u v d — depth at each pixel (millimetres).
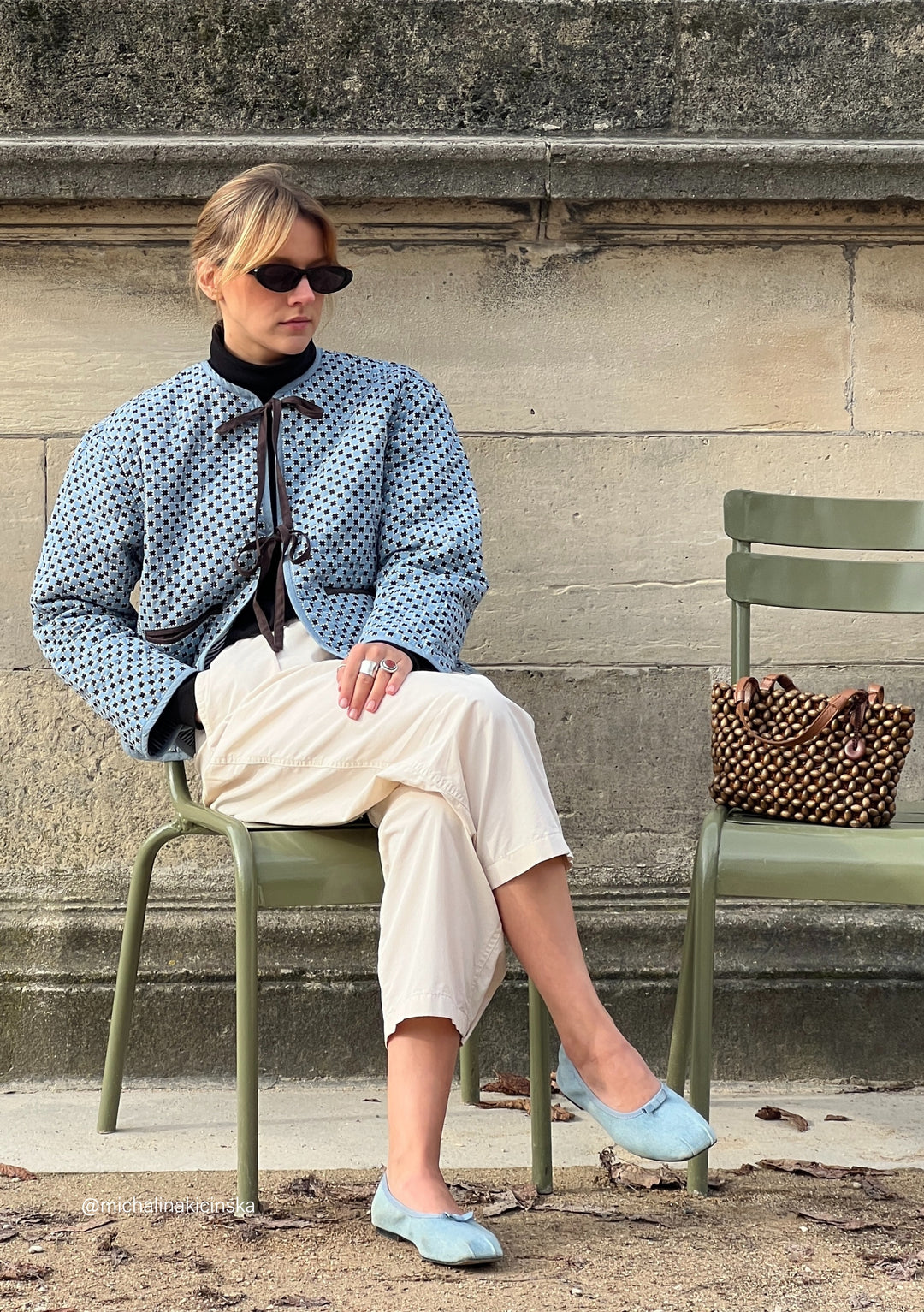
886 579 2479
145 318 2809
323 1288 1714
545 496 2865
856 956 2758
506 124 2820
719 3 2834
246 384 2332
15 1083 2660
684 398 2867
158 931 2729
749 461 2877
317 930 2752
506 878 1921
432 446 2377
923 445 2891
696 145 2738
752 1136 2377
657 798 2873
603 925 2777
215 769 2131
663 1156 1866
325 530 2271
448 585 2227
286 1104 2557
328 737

--------

YOUR ASSIGNMENT: All of the material goes into the answer exactly as it stands, except for the pictures.

SOLVED EXERCISE:
u v d — depth at each pixel (millimetres).
886 579 2479
145 318 2809
323 1288 1714
545 496 2865
856 956 2758
506 124 2820
719 3 2834
246 384 2332
15 1083 2660
684 398 2867
158 931 2729
749 461 2877
317 930 2752
506 878 1921
432 446 2377
923 445 2891
696 145 2738
752 1136 2377
657 798 2873
603 925 2777
215 769 2131
663 1156 1866
325 530 2271
448 585 2227
286 1104 2557
328 737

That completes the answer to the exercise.